Postby rdeen » Sun Jan 09, 2005 11:22 am

The toatal ammount of gift in question is 170k. The total estate will not be greater that 200k. i believe this to be below the IHT nil band?

bob.fraser@towrylaw.
Posts:765
Joined:Wed Aug 06, 2008 3:14 pm

Postby bob.fraser@towrylaw. » Sun Jan 09, 2005 2:12 pm

With effect from 6th April 05 your father will be liable to the new Pre-Owned Assets Tax to the extent of his contribution to your home, since he is still deriving a benefit from his gift. The amount of this income tax charge (assuming that he is a basic rate tax payer) is 5% of the £170K = £8,500 taxed at 22% = £1,870. The gift is not a "gift with reservation" as the tracing rules do not follow cash.
However, if he were to pay a market rent for the part of the home he occuppies, then the POAT will not apply as he is no longer deriving a benefit.
Bob

Huw Williams
Posts:285
Joined:Wed Aug 06, 2008 2:18 pm

Postby Huw Williams » Mon Jan 10, 2005 1:02 am

Bob

Isn't there an option within the pre-owned assets tax regime to elect to be taxed on a "gift with reservation of benefit" instead of the income tax?

Because the value of the estate is within the IHT nil-rate band this would then mean no IHT instead of an actual income tax charge.


Huw Williams
Nottingham

Instinctive
Posts:1797
Joined:Wed Aug 06, 2008 3:15 pm

Postby Instinctive » Mon Jan 10, 2005 6:58 am

The money from the sale of the property has not been used to buy the son's property in which the father is now living. The son's property was already previously bought by the son. The father's gift has merely helped to reduce the son's existing mortgage.

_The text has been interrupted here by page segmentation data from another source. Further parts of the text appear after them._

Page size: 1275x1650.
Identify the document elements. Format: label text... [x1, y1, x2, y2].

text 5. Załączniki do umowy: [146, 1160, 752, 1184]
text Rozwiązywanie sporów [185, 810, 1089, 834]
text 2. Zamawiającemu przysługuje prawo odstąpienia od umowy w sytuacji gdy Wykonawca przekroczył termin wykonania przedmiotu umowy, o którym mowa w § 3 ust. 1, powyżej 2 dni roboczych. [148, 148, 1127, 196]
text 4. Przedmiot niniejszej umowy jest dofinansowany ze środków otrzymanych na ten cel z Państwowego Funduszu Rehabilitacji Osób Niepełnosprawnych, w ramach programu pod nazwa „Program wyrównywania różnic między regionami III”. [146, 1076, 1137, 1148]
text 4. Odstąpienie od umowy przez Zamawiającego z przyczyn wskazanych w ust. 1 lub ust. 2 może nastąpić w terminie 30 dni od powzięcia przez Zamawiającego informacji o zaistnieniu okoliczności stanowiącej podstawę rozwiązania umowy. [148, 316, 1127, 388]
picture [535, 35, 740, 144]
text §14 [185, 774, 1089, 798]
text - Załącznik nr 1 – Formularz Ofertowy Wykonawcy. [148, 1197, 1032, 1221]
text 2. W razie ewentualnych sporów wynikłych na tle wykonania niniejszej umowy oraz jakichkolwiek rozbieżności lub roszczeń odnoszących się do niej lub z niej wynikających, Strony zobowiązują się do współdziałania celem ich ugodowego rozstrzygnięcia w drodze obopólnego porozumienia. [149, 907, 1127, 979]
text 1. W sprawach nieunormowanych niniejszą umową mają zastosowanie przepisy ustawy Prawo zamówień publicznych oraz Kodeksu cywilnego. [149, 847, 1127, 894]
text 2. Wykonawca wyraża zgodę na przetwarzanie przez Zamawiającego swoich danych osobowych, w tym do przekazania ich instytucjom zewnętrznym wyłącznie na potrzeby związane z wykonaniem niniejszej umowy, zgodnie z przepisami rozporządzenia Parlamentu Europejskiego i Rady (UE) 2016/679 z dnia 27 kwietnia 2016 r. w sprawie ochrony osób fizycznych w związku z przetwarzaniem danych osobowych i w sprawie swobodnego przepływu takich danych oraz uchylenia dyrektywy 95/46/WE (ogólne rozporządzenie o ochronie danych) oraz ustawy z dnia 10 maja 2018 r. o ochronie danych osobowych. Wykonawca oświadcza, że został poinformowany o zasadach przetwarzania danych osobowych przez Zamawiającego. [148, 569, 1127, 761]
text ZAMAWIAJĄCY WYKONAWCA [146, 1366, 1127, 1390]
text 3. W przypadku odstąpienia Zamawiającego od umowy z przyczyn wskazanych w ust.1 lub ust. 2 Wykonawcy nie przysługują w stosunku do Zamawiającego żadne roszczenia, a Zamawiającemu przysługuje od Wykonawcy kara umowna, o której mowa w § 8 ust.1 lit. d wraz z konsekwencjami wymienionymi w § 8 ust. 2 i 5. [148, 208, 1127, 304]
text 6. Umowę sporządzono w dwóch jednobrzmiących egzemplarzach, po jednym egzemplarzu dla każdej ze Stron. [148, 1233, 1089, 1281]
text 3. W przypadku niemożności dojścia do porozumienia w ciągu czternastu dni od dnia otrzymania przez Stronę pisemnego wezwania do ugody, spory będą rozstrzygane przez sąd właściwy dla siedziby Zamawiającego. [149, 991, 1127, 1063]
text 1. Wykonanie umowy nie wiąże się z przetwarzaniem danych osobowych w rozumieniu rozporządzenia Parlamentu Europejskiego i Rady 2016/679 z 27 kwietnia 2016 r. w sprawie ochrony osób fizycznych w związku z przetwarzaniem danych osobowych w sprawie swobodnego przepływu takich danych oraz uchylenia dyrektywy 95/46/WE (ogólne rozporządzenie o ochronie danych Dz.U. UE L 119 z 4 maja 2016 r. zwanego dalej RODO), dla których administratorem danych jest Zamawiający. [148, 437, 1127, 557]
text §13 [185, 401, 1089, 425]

I am not so sure if this is caught by the new legislation.

RP

bob.fraser@towrylaw.
Posts:765
Joined:Wed Aug 06, 2008 3:14 pm

Postby bob.fraser@towrylaw. » Tue Jan 11, 2005 12:54 am

Huw,
Yes, he could elect to be treated as GROB, and yes there should be no IHT implications if the estate is within nil rate band. I should have noted that!
Bob

Huw Williams
Posts:285
Joined:Wed Aug 06, 2008 2:18 pm

Postby Huw Williams » Tue Jan 11, 2005 1:06 am

Instinctive:

This is one of the problems with the new tax rules; they could apply in all sorts of situations and the rules have not yet been tested by the courts.

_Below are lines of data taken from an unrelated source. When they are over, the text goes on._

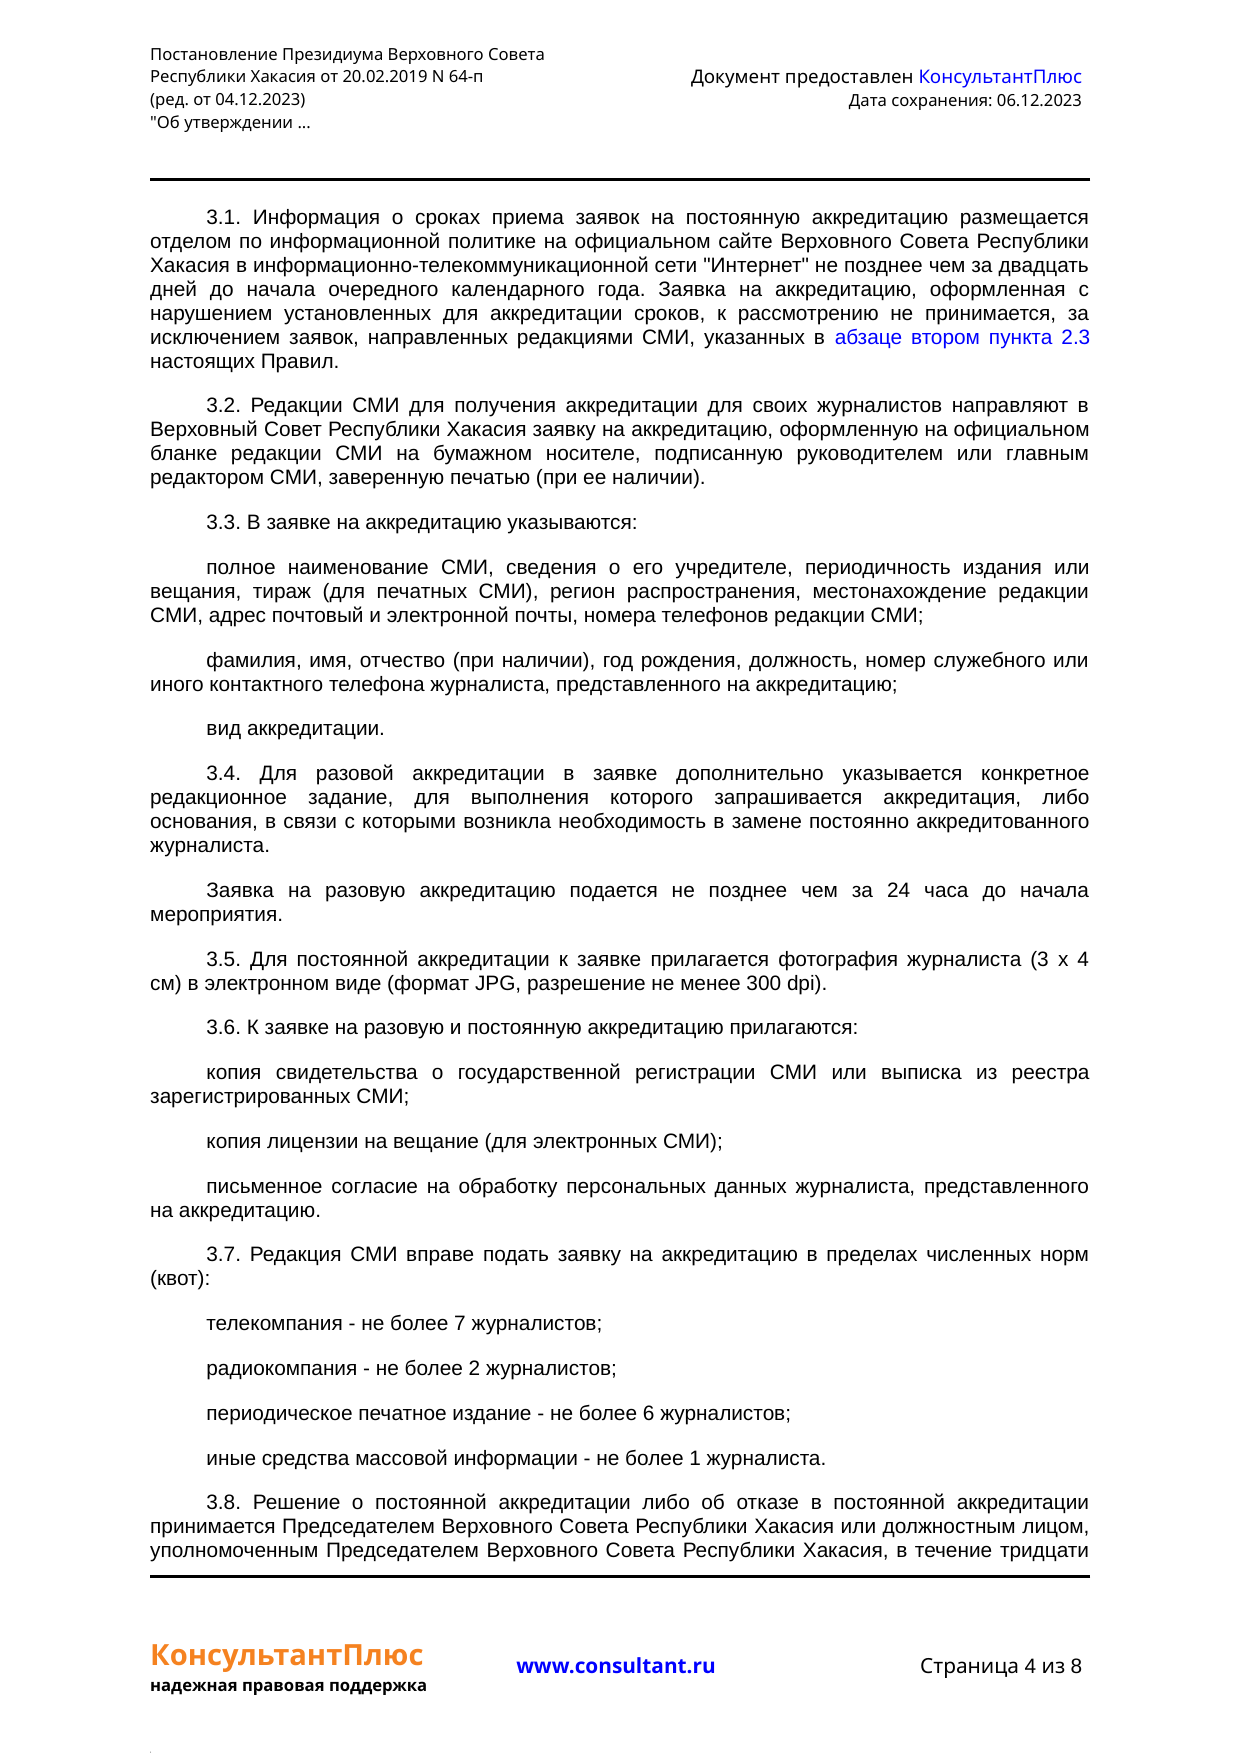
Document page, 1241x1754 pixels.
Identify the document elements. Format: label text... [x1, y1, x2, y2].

text письменное согласие на обработку персональных данных журналиста, представленного на аккредитацию. [150, 1173, 1090, 1221]
text копия лицензии на вещание (для электронных СМИ); [150, 1129, 1090, 1153]
text Заявка на разовую аккредитацию подается не позднее чем за 24 часа до начала мероприятия. [150, 878, 1090, 926]
text 3.6. К заявке на разовую и постоянную аккредитацию прилагаются: [150, 1015, 1090, 1039]
text 3.4. Для разовой аккредитации в заявке дополнительно указывается конкретное редакционное задание, для выполнения которого запрашивается аккредитация, либо основания, в связи с которыми возникла необходимость в замене постоянно аккредитованного журналиста. [150, 761, 1090, 857]
text 3.1. Информация о сроках приема заявок на постоянную аккредитацию размещается отделом по информационной политике на официальном сайте Верховного Совета Республики Хакасия в информационно-телекоммуникационной сети "Интернет" не позднее чем за двадцать дней до начала очередного календарного года. Заявка на аккредитацию, оформленная с нарушением установленных для аккредитации сроков, к рассмотрению не принимается, за исключением заявок, направленных редакциями СМИ, указанных в абзаце втором пункта 2.3 настоящих Правил. [150, 205, 1090, 372]
text полное наименование СМИ, сведения о его учредителе, периодичность издания или вещания, тираж (для печатных СМИ), регион распространения, местонахождение редакции СМИ, адрес почтовый и электронной почты, номера телефонов редакции СМИ; [150, 555, 1090, 627]
text телекомпания - не более 7 журналистов; [150, 1311, 1090, 1335]
text фамилия, имя, отчество (при наличии), год рождения, должность, номер служебного или иного контактного телефона журналиста, представленного на аккредитацию; [150, 647, 1090, 695]
text вид аккредитации. [150, 716, 1090, 740]
text 3.2. Редакции СМИ для получения аккредитации для своих журналистов направляют в Верховный Совет Республики Хакасия заявку на аккредитацию, оформленную на официальном бланке редакции СМИ на бумажном носителе, подписанную руководителем или главным редактором СМИ, заверенную печатью (при ее наличии). [150, 393, 1090, 489]
text 3.5. Для постоянной аккредитации к заявке прилагается фотография журналиста (3 x 4 см) в электронном виде (формат JPG, разрешение не менее 300 dpi). [150, 946, 1090, 994]
text 3.3. В заявке на аккредитацию указываются: [150, 510, 1090, 534]
text копия свидетельства о государственной регистрации СМИ или выписка из реестра зарегистрированных СМИ; [150, 1060, 1090, 1108]
text иные средства массовой информации - не более 1 журналиста. [150, 1445, 1090, 1469]
text 3.7. Редакция СМИ вправе подать заявку на аккредитацию в пределах численных норм (квот): [150, 1242, 1090, 1290]
text радиокомпания - не более 2 журналистов; [150, 1356, 1090, 1380]
text периодическое печатное издание - не более 6 журналистов; [150, 1401, 1090, 1424]
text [150, 1490, 1090, 1562]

I agree there is a question of interpretation as to whether helping pay off a mortgage is "contributing to the purchase" of the property. Stricly speaking the property has already been bought but practically speaking it is a major contribution.

A similar issue will arise where the cash was donated many years ago and is now part of the overall capital of the son or daughter buying a new property - do you trace the cash through into the new property? There is nothing in the legislation to answer the question.


Huw Williams
Nottingham

Instinctive
Posts:1797
Joined:Wed Aug 06, 2008 3:15 pm

Postby Instinctive » Tue Jan 11, 2005 10:34 am

Huw,
Thank you for your response. I suppose that it is more likely to get caught if the property has been bought after the gift of money, or relatively shortly prior to the gift of money.